Over the course of time, I have suffered purple toenails in three toes, all on the same foot. Only the piggie that went to market and the one that cried wee, wee, wee all the way home have been spared.
After a brief consult with a podiatrist, I decided to have the nails removed from the three offending piggies. She wanted to remove them permanently, but that sounded, well, so permanent. I mean, what if I become a cross dresser some day and want to wear open-toed stilettos? How will I paint my nails if there are no nails to paint? I couldn’t take that chance.
So I opted for simple surgical removal. Simple and surgery should never be used in the same sentence, although technically, I used the word surgical instead of surgery.
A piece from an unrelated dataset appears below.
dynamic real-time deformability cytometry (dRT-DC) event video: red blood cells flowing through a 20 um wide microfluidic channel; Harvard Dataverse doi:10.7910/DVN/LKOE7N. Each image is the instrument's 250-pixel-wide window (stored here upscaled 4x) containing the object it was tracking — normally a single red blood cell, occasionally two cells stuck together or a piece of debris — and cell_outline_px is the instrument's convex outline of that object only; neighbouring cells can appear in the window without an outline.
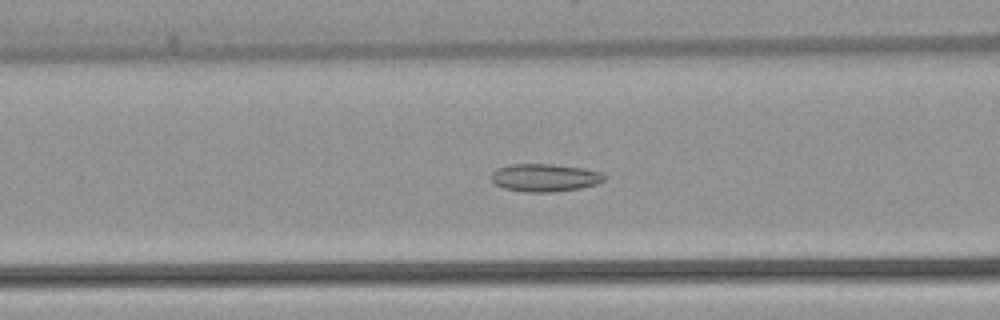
{"species": "common noctule bat (a hibernating species)", "species_latin": "Nyctalus noctula", "temperature_condition": "warm", "stored_images_in_passage": 54, "camera_frame_rate_fps": 3000, "um_per_image_px": 0.085, "animal": {"sex": "female", "body_mass_g": 22.7, "forearm_length_mm": 54.2}, "frame": {"image": 1, "passage_image": 22, "time_ms": 7.0, "image_size_px": [1000, 320], "cell_outline_px": [[604, 180], [596, 184], [580, 188], [548, 192], [524, 192], [504, 188], [496, 184], [492, 180], [492, 172], [496, 168], [512, 164], [552, 164], [584, 168], [600, 172], [604, 176]], "centroid_in_image_um": [46.28, 15.09], "position_along_channel_um": 120.3, "area_um2": 18.15}}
The podiatrist in question operates in the same surgery center that I do on the same day. So we agreed this past week to do this simple procedure after I had finished my slate of cataract surgeries. I’m thinking she will use some really sharp scissors and cut them back much the way I would do at home with nail clippers. Wipe away the blood clots and I would be good to go. Probably just do it in the surgeon’s lounge as long as no one was trying to eat. I’d probably be running later that afternoon since the sun was finally shining here in central PA.
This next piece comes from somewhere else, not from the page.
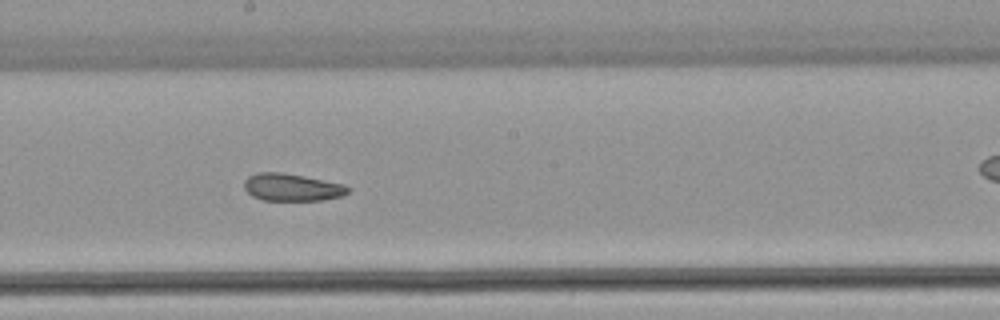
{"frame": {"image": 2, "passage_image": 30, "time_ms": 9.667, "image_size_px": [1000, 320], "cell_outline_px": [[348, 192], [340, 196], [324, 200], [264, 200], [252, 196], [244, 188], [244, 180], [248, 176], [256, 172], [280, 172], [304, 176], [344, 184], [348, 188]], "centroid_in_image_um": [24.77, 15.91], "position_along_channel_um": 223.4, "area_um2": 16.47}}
I was mistaken about the simplicity of this procedure.
I was told to go to room six, which is the room where I normally operate. I feel comfortable there, but I’d still rather just have it done in the lounge or in the hall. It was done by the podiatrist, in the hall, with scissors. It’s not that big of a deal.
They wheel in this big operating room table–the kind you do orthopedic or neurosurgery on, not the kind you use for eye surgery.
“What’s that for?” I ask innocently.
“For you. Hop on.”
Really? I’m just having a couple of nails cut off. I can just sit in the chair over there.
No I can’t.
My staff is busy with gowns and gloves and setting up a table of instruments. I don’t know whether I’m in for a lobotomy or a nail removal, but from the sheer volume of instruments, it looks a lot more complicated than I thought. I’m starting to fear for my appendix.
Fortunately, before I can think too much about what is going on and change my mind, the surgeon comes in.
She asks for the anesthetic. I’m just having the nails removed. But you are going to want them numbed before I do that. The way she said that made me want them numb.
“Can I have a smaller needle?” She laughs. They gave her an 18-gauge needle. We’re in the eye room–I’m sure we have smaller needles.
“Can I have some morphine? Or Fentanyl? Or Propofol (Michael Jackson’s drug of choice)?” I hope I didn’t sound too whiny or pathetic. I am. But I don’t want to sound that way.
“Don’t you have anything smaller? This is a one and a half-inch needle. I’d rather have a one.”
“Will somebody get her a smaller needle?!” Now I just sound scared. Or desperate. Or both. Scary desperation. Desperately frightened. Throbbing in my toes every few weeks isn’t so bad, is it?
They didn’t have to hold me down, per se, but I think someone sat alongside my legs and leaned over. They said it was so I wouldn’t be tempted to watch. Or move. Or run away.
Now I’m paranoid. Scarily, desperately paranoid. I want to hang on to my appendix and my spleen but I’m afraid they will just make fun of me.
“What are you doing down there?” I think I may pass out. I’ll probably fall on the floor and break my nose. I think the ENT guy is in room three, lucky for me. Maybe he uses Fentanyl.
“We’re just cleaning the skin with a little alcohol.”
Can I have some to drink? Is the Fentanyl here yet?
But alas, all I was going to get was a series of injections at the base of my toes with a short, sharp needle. The medication burned a little at first. I was being injected with tabasco sauce. I don’t remember much after that. But they didn’t need to call ENT so apparently I didn’t fall on the floor. Well, at least I didn’t fracture my nose. I take an aspirin a day because of a history of atrial fibrillation, and so I bled like a stuck piggie. Three stuck piggies truth be told. By the time they finished wrapping my numb hemorrhaging toes, I couldn’t fit my shoe on. They got me some kind of boot to wear home. Thankfully, no one called a stat type and cross to room six.
I figured if I got pulled over by the cops for speeding, I could blame it on the boot. My foot is numb, officer, I couldn’t feel the pedal on the floor.
I made it home just fine and elevated my foot as I was told to do. Initially she had recommended no running for two weeks, but I think we both knew that wouldn’t happen. That was also when she was planning on permanently removing them by cauterizing the nail bed with Phenol.
So after three days, I jogged 4 miles today with no pain and no bleeding. Probably could have run sooner, but my wife frowned on that.
My doctor was wonderful, but all the same, I hope they grow back normally and I never have to go through that again.